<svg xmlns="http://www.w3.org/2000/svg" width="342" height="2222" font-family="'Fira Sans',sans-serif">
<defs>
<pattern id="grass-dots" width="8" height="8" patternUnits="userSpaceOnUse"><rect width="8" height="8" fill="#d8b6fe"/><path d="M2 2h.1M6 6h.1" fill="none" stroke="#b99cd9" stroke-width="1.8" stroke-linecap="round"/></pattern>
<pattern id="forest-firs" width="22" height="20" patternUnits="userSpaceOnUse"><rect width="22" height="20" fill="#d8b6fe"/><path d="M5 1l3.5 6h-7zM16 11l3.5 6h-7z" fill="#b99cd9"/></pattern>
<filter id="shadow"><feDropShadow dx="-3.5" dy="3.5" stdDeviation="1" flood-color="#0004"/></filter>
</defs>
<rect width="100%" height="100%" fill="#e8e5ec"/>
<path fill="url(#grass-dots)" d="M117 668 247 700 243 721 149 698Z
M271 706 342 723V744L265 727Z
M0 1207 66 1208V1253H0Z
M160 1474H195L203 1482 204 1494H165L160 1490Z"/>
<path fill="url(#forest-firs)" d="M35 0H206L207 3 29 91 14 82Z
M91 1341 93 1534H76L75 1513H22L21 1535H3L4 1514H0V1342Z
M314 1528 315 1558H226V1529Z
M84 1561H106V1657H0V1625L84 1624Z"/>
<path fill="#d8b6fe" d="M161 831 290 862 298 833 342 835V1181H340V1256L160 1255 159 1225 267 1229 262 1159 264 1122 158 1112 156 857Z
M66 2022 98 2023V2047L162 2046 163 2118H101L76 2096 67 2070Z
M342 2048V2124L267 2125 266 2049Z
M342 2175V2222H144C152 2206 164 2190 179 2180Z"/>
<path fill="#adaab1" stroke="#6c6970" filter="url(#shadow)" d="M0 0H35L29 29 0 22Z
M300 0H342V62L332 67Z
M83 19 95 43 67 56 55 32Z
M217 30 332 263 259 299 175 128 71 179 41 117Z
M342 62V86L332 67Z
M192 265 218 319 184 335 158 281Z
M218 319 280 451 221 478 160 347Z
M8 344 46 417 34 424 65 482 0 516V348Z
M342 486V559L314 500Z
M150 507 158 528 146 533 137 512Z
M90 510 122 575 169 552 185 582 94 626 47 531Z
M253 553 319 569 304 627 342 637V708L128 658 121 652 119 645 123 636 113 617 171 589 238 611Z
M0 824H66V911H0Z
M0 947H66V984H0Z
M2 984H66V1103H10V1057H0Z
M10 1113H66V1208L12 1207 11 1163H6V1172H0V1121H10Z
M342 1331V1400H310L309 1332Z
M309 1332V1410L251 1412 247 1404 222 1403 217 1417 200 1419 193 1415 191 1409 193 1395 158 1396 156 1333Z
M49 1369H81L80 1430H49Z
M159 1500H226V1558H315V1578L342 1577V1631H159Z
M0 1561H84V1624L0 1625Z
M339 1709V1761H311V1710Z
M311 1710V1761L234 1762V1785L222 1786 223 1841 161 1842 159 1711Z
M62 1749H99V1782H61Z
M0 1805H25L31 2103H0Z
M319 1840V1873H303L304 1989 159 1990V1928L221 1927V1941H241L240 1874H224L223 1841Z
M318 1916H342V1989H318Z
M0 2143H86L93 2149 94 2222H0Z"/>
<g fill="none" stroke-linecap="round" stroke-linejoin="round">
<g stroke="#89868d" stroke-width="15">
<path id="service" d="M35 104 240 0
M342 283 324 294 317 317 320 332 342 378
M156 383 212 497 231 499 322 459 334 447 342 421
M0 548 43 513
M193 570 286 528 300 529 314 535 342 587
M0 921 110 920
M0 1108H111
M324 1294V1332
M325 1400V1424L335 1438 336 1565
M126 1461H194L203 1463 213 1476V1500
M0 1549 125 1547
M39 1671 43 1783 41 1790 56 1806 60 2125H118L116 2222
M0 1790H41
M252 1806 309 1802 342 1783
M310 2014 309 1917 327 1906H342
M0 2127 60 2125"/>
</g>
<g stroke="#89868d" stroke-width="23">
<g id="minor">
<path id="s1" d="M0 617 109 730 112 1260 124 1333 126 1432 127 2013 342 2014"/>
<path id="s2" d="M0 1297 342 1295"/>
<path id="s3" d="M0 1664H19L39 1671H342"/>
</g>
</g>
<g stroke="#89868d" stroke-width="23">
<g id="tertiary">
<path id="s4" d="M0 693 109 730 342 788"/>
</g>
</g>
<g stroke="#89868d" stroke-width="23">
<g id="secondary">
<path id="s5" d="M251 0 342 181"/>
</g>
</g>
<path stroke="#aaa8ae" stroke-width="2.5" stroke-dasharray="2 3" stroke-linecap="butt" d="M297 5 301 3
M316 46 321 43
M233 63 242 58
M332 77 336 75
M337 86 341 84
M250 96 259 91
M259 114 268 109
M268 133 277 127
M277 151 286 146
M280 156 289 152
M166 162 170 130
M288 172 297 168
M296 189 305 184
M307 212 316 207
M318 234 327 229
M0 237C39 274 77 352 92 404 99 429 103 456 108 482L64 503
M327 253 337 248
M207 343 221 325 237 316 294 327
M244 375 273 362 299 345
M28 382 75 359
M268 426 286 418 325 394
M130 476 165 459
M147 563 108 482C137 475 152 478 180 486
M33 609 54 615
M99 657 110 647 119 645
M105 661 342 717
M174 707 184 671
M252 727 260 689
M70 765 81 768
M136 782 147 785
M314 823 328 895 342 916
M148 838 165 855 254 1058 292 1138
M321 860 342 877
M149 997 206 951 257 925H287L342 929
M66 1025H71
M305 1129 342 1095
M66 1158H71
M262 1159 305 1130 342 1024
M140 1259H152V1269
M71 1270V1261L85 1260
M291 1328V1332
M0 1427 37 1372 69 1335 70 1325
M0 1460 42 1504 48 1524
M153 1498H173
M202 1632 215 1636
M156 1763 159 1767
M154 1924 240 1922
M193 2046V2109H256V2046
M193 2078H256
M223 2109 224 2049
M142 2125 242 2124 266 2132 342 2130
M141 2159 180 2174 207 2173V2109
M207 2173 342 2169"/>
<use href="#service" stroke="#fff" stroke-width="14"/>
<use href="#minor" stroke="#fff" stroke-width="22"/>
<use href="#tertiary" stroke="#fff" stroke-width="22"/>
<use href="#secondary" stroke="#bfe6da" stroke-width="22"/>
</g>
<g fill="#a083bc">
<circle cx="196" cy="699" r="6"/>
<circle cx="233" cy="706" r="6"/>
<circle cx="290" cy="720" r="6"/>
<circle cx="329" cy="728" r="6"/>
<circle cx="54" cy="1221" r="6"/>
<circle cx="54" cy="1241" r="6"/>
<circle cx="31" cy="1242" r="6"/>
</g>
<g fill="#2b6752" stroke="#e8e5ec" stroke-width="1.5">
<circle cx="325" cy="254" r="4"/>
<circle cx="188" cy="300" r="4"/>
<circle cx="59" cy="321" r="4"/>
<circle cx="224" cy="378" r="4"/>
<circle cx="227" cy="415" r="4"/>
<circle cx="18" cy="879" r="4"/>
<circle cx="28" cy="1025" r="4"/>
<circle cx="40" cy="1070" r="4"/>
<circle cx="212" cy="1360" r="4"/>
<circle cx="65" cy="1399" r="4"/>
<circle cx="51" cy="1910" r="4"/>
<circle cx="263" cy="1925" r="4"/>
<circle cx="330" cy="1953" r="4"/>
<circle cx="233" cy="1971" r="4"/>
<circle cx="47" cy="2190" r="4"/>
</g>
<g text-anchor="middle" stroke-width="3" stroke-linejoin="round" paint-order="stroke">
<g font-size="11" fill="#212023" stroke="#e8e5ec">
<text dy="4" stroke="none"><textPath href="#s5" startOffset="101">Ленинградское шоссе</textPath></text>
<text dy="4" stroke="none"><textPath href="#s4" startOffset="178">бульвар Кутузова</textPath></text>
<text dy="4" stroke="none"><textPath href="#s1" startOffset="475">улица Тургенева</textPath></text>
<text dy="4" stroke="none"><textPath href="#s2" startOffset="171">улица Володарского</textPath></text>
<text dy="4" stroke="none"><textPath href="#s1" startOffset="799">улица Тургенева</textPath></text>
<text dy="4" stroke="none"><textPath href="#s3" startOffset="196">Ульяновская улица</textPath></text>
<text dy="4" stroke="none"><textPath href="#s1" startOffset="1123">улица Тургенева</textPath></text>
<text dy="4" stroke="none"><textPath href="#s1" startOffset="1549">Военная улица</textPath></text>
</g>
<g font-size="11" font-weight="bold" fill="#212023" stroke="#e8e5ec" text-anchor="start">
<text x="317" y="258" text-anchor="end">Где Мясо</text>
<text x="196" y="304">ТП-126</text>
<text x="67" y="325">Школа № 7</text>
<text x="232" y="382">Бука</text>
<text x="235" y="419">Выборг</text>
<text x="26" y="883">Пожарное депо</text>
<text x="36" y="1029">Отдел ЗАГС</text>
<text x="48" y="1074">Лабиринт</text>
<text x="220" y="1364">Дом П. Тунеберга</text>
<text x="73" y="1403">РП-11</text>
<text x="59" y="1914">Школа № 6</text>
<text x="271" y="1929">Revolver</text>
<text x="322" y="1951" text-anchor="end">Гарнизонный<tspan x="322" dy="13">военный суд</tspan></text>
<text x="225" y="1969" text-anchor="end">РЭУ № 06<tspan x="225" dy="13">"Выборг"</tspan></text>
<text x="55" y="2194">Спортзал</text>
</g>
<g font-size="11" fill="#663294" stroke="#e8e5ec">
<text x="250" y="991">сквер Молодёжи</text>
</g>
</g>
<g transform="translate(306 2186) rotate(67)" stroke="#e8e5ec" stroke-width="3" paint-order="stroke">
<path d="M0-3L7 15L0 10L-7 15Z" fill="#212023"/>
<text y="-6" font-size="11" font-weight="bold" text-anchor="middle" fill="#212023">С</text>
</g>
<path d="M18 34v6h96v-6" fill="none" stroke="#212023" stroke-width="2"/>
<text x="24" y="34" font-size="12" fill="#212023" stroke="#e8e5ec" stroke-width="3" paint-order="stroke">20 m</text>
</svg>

□ □ □ □ □

Task statement:
Everything from the line with "M49 1369H81L80 1430H49Z" through the line with "M147 563 108 482C137 475 152 478 180 486" in the listing above must be retyped exactly, with nothing added.

Final answer:
M49 1369H81L80 1430H49Z
M159 1500H226V1558H315V1578L342 1577V1631H159Z
M0 1561H84V1624L0 1625Z
M339 1709V1761H311V1710Z
M311 1710V1761L234 1762V1785L222 1786 223 1841 161 1842 159 1711Z
M62 1749H99V1782H61Z
M0 1805H25L31 2103H0Z
M319 1840V1873H303L304 1989 159 1990V1928L221 1927V1941H241L240 1874H224L223 1841Z
M318 1916H342V1989H318Z
M0 2143H86L93 2149 94 2222H0Z"/>
<g fill="none" stroke-linecap="round" stroke-linejoin="round">
<g stroke="#89868d" stroke-width="15">
<path id="service" d="M35 104 240 0
M342 283 324 294 317 317 320 332 342 378
M156 383 212 497 231 499 322 459 334 447 342 421
M0 548 43 513
M193 570 286 528 300 529 314 535 342 587
M0 921 110 920
M0 1108H111
M324 1294V1332
M325 1400V1424L335 1438 336 1565
M126 1461H194L203 1463 213 1476V1500
M0 1549 125 1547
M39 1671 43 1783 41 1790 56 1806 60 2125H118L116 2222
M0 1790H41
M252 1806 309 1802 342 1783
M310 2014 309 1917 327 1906H342
M0 2127 60 2125"/>
</g>
<g stroke="#89868d" stroke-width="23">
<g id="minor">
<path id="s1" d="M0 617 109 730 112 1260 124 1333 126 1432 127 2013 342 2014"/>
<path id="s2" d="M0 1297 342 1295"/>
<path id="s3" d="M0 1664H19L39 1671H342"/>
</g>
</g>
<g stroke="#89868d" stroke-width="23">
<g id="tertiary">
<path id="s4" d="M0 693 109 730 342 788"/>
</g>
</g>
<g stroke="#89868d" stroke-width="23">
<g id="secondary">
<path id="s5" d="M251 0 342 181"/>
</g>
</g>
<path stroke="#aaa8ae" stroke-width="2.5" stroke-dasharray="2 3" stroke-linecap="butt" d="M297 5 301 3
M316 46 321 43
M233 63 242 58
M332 77 336 75
M337 86 341 84
M250 96 259 91
M259 114 268 109
M268 133 277 127
M277 151 286 146
M280 156 289 152
M166 162 170 130
M288 172 297 168
M296 189 305 184
M307 212 316 207
M318 234 327 229
M0 237C39 274 77 352 92 404 99 429 103 456 108 482L64 503
M327 253 337 248
M207 343 221 325 237 316 294 327
M244 375 273 362 299 345
M28 382 75 359
M268 426 286 418 325 394
M130 476 165 459
M147 563 108 482C137 475 152 478 180 486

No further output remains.